Qinxi Wang ’18 is the only first-year student to receive the grant. She will be working for Simularity, a startup company in the Bay Area which specializes in data processing, including machine learning and pattern analyzing.

She will be helping the company analyze data, which relates to her academic and career plan. She said getting the grant enabled her to extend the duration of the internship.

“If I didn’t get the funding, I would have probably worked for a shorter term,” she said. “I originally planned to work for eight to 12 weeks, but now I can work for at least 12 weeks.”

Ilana Budenosky ’17, a rising junior majoring in studio art, is another recipient of the grant. This summer, she will be interning for Wonder Workshop Children’s Museum in Manhattan, Kansas.

“I will be sort of an artist in residence, helping them curate the exhibition about race and social justice,” she said. “As an art major, I will be creating posters and original artwork for the exhibition.”

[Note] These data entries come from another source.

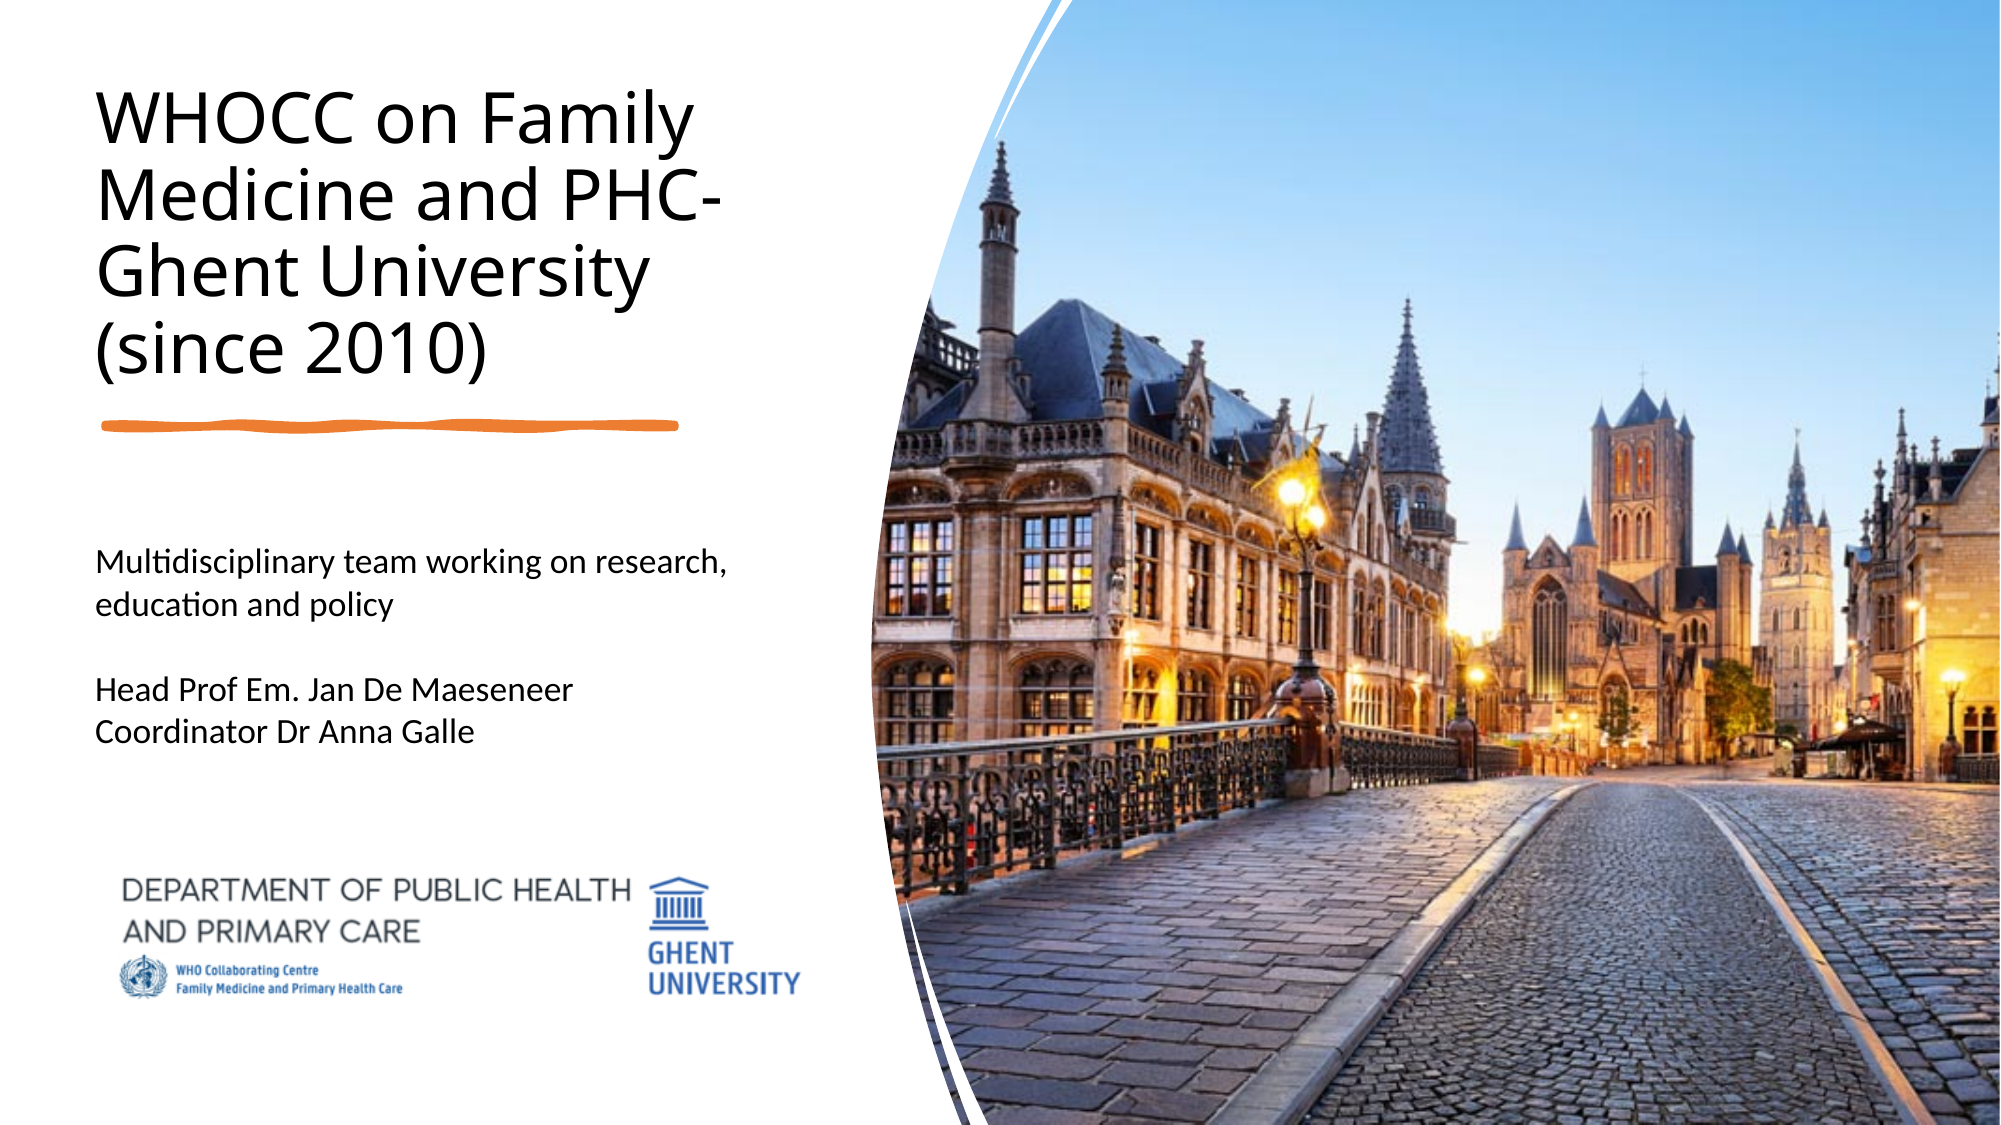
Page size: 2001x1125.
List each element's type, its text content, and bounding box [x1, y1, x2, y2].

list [117, 865, 814, 1016]
text_box Multidisciplinary team working on research, education and policy Head Prof Em. Jan De Maeseneer Coordinator Dr Anna Galle [80, 530, 871, 759]
text_box [103, 421, 676, 431]
picture [871, 0, 2000, 1125]
title WHOCC on Family Medicine and PHC- Ghent University (since 2010) [80, 75, 871, 397]
text_box [0, 0, 871, 1125]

She said that she will be saving a lot of the grant and put some of the money to her tuition and work study that she was not going to have in the fall.

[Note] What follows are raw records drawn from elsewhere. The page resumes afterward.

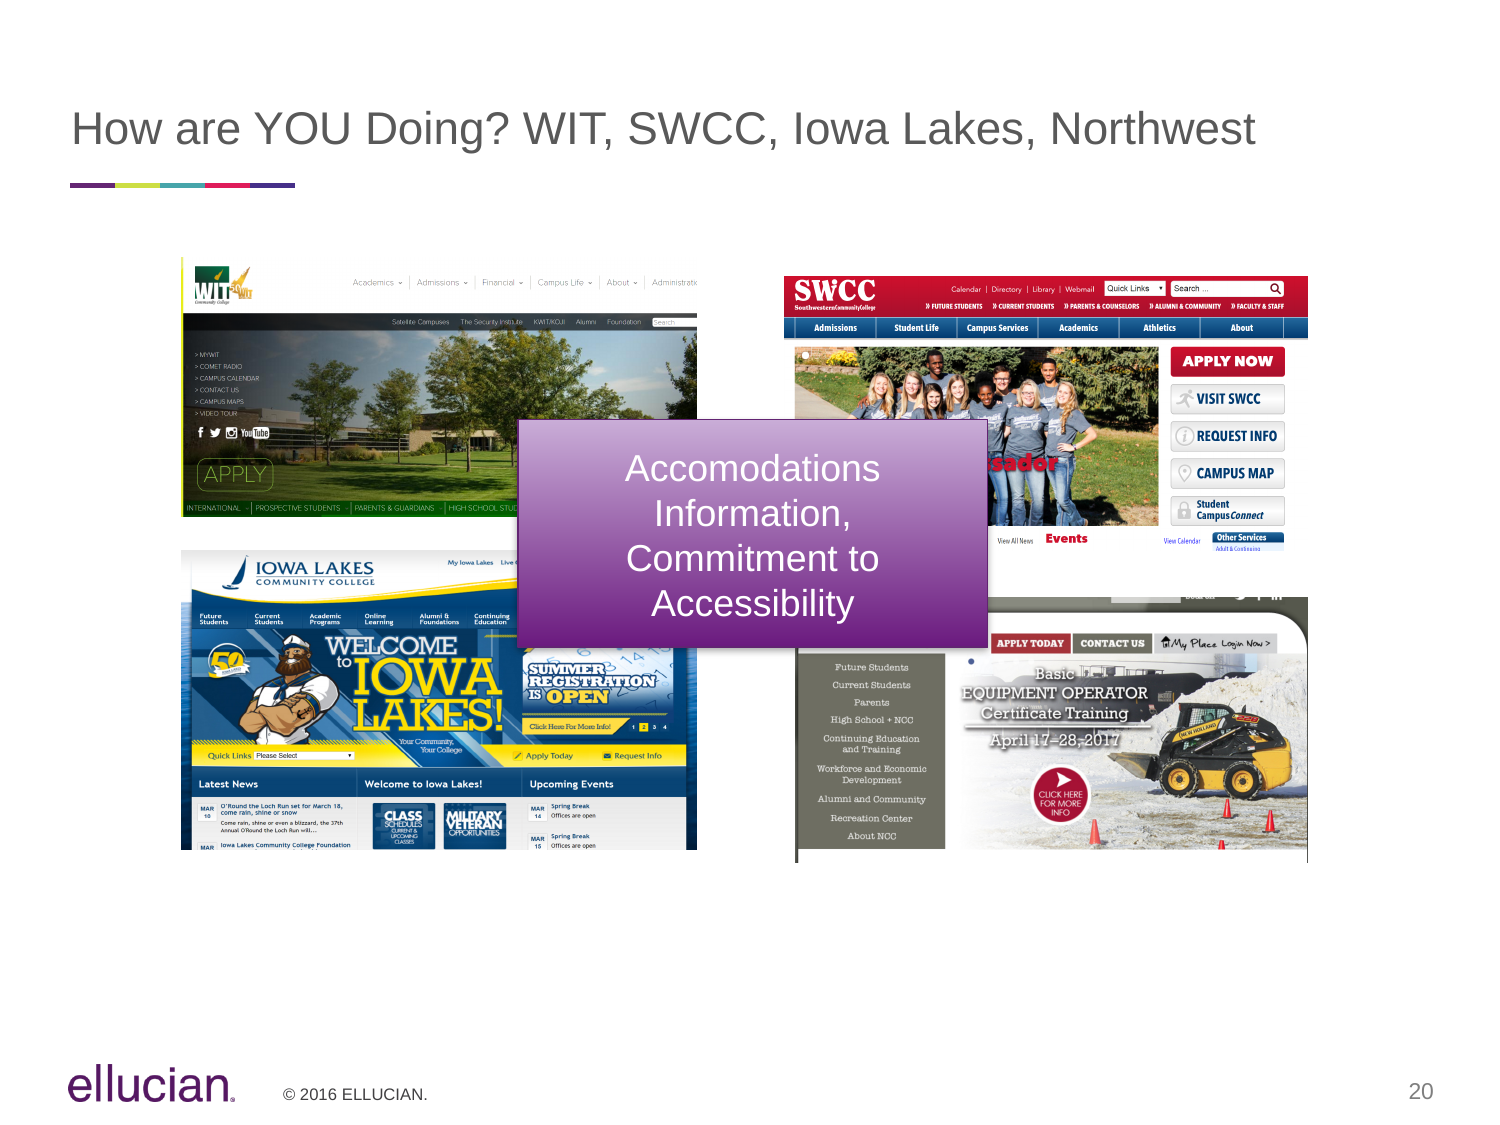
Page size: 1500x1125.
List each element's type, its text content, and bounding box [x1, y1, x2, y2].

picture [68, 1064, 235, 1102]
title How are YOU Doing? WIT, SWCC, Iowa Lakes, Northwest [71, 37, 1435, 155]
picture [794, 597, 1309, 864]
text_box Accomodations Information, Commitment to Accessibility [517, 419, 988, 648]
picture [784, 276, 1309, 551]
picture [181, 256, 697, 517]
picture [181, 549, 697, 850]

Even though she will be living at home and be provided with food and housing, the grant will enable her to work full time for the internship. “If I didn’t get the funding, I would have to take on quite a few hours in a paid summer job as a waitress, [meaning] I would have to spend less time on the internship,” she said.

Jolena Zabel ’16, a member of MCSG who worked with the Internship Program to develop the Summer Internship Grant, is also one of the recipients. She received half of the amount compared to other students, because her internship is a part-time position.

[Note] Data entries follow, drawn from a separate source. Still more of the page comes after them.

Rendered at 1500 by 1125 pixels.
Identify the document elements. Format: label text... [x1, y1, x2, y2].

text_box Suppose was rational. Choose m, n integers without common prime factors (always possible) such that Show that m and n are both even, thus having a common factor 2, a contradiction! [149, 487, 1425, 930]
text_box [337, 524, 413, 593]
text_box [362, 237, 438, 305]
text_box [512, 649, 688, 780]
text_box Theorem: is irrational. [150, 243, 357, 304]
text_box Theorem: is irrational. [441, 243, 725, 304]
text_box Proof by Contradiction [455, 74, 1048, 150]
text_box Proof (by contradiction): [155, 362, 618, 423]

As a part of the Amy Ostermeier Human Rights Fellowship, Zabel will be working at the State Department in the office of the Under Secretary for Civilian Security, Democracy and Human Rights. “I study international studies, English and political science with a human rights concentration, so it is exactly in line with my career ambition,” Zabel said.

David Goldstein ’16 , another recipient of the grant, will also be working at the State Department, but in the Bureau of Population, Refugees and Migration (PRM).

“It is an organization that gives aid to refugees throughout the world,” he said. “I’ll be attending night classes and different council meetings and doing networking.” Goldstein said he has been looking for a way to fund his internship ever since he was accepted as an intern for State Department. “[The grant] made the internship possible,” he said. “If I didn’t have significant funding, I wouldn’t have been able to do it.”

He plans to use his $4,500 grant towards his housing in Washington DC. “I will be living in DC the whole summer, and it costs at least $3,000 for housing.

The rest of it will go towards food,” he explained.

There were many criteria for the selection. “First and foremost, the quality of the application was an important factor,” Porter said. “We also looked at how the internship tied to students’ academics, their career plans, and what they would be doing specifically for the organization.” Also, the capacity of the organization to support interns also impacted the committee’s decision. “We wanted to make sure we have the diversity to address more of the student population,” Porter said.

Porter said that the program will possibly grow in following years. “Our goal is to run through the program this summer, and gain a lot of experience on how to run the program,” he said. “Next year, we will have a program that starts much earlier, so we will have much more time to make it happen.”

It is unsure how much the grant is going to expand next year. “It depends on how the fundraising goes,” Porter explained. “We are targeting 25 grantees right now, and that would actually be a good place to go because this does take a lot of time and energy administratively.”